LONDON: Begbies Traynor Group plc (AIM: BEG), a leading financial and real estate advisory firm, announced its final results for the year ended April 30, 2025, marking a decade of profitable growth and surpassing market expectations across key financial metrics.
Financial Performance
- Revenue rose 12% year-over-year to £153.7 million (2024: £136.7m), with 10% organic and 2% acquisitive growth.
- Adjusted EBITDA increased 11% to £31.7 million (2024: £28.5m).
- Adjusted profit before tax climbed to £23.5 million (2024: £22.0m), while statutory profit before tax nearly doubled to £11.5 million (2024: £5.8m).
- Free cash flow surged 56% to £19.4 million, supporting a net cash position of £0.9 million, compared to net debt of £1.4 million last year.

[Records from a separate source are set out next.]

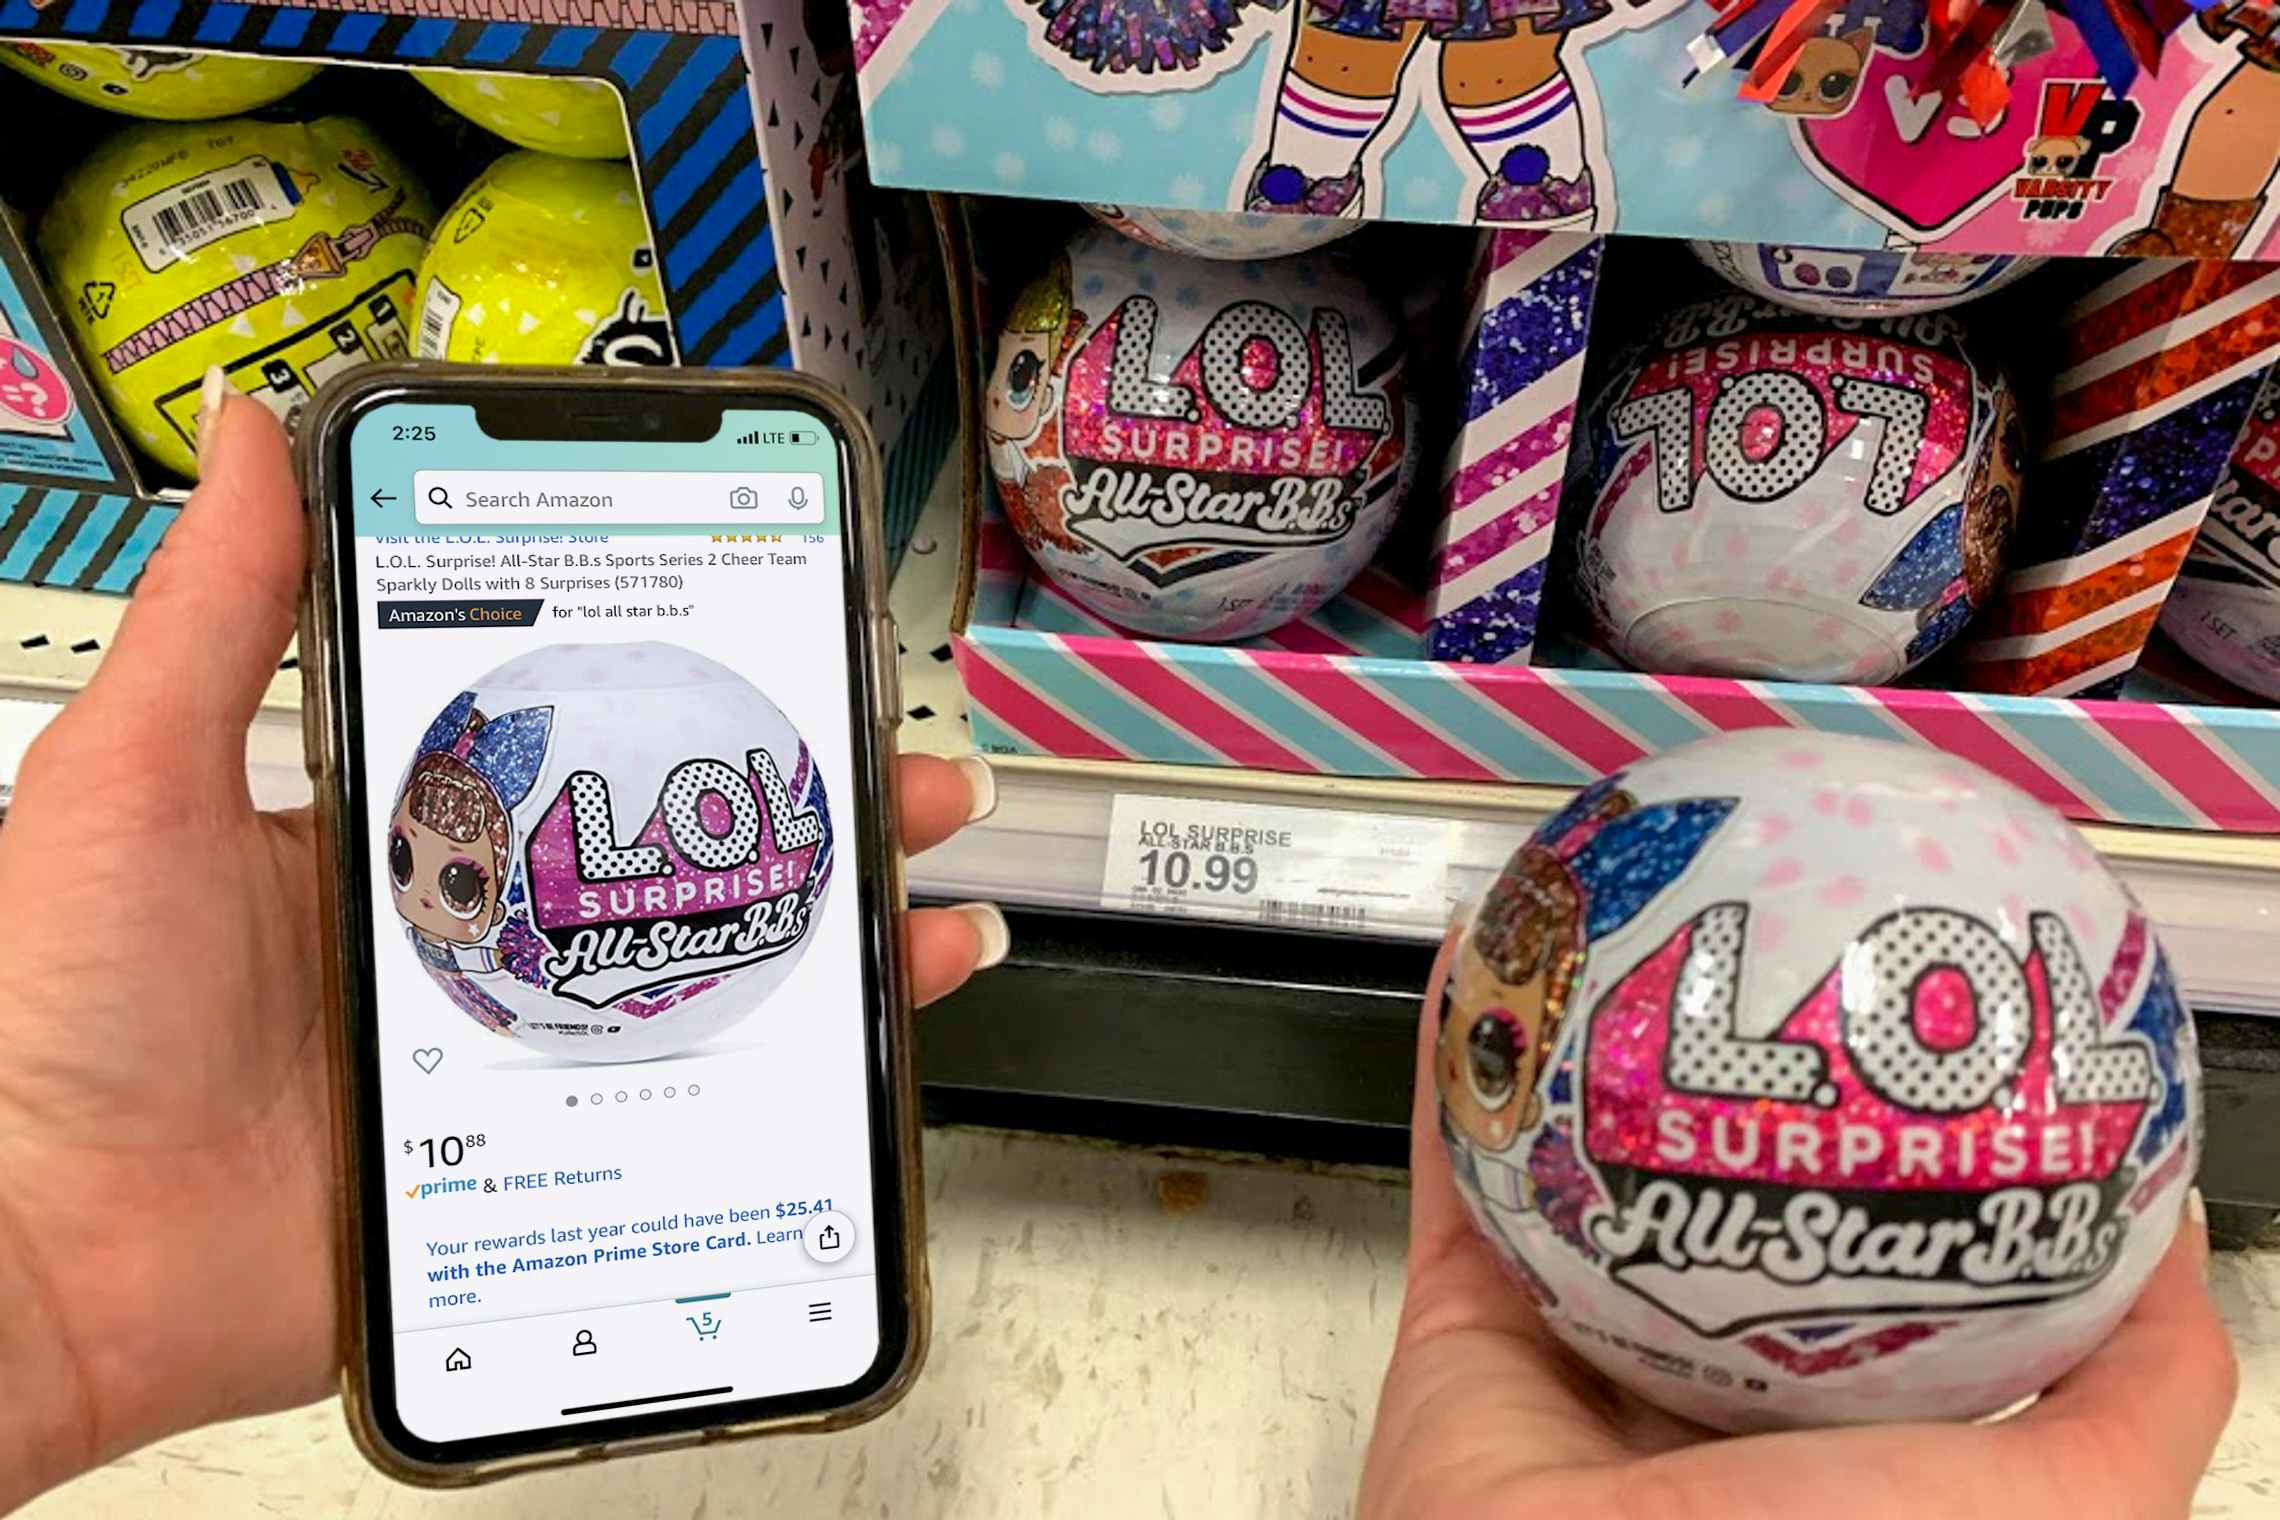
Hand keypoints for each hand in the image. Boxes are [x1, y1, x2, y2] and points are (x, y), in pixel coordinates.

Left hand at [0, 384, 1005, 1510]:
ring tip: (926, 874)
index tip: (769, 625)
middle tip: (885, 750)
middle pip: (669, 848)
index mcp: (392, 827)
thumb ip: (221, 612)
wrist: (47, 1260)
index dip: (679, 685)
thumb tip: (261, 426)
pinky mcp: (532, 1160)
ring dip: (831, 918)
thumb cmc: (60, 1012)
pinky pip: (693, 1103)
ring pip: (709, 967)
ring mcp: (511, 1049)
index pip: (572, 733)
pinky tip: (873, 1028)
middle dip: (797, 794)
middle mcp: (469, 930)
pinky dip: (800, 1071)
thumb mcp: (140, 777)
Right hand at [1359, 934, 2235, 1519]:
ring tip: (1609, 923)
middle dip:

- Adjusted diluted EPS rose to 10.5p (2024: 9.9p); proposed total dividend increased 8% to 4.3p, marking the eighth consecutive year of dividend growth.
Operational Highlights
The group reported strong performances across both its core divisions:
- Business Recovery and Advisory: Growth was driven by larger, higher-value cases and a significant expansion in advisory services, including restructuring, special situations M&A, and funding projects. The advisory business has tripled in size since 2020.
- Property Advisory: Continued revenue growth was supported by a leading position in property auctions and strategic senior hires across valuations, asset sales, and consultancy.
Outlook
Executive Chairman Ric Traynor expressed confidence in the group’s trajectory: “Our results are ahead of original market consensus expectations in terms of revenue, EBITDA and net cash, driven by strong organic growth across our advisory services. We expect revenue to be at the upper end of market expectations in FY2026, with profit growth in line with forecasts.”
The group cited a robust balance sheet, expanded professional teams, and supportive market conditions as key enablers of continued investment in both organic and acquisitive growth. A further trading update is expected at the annual general meeting in September 2025.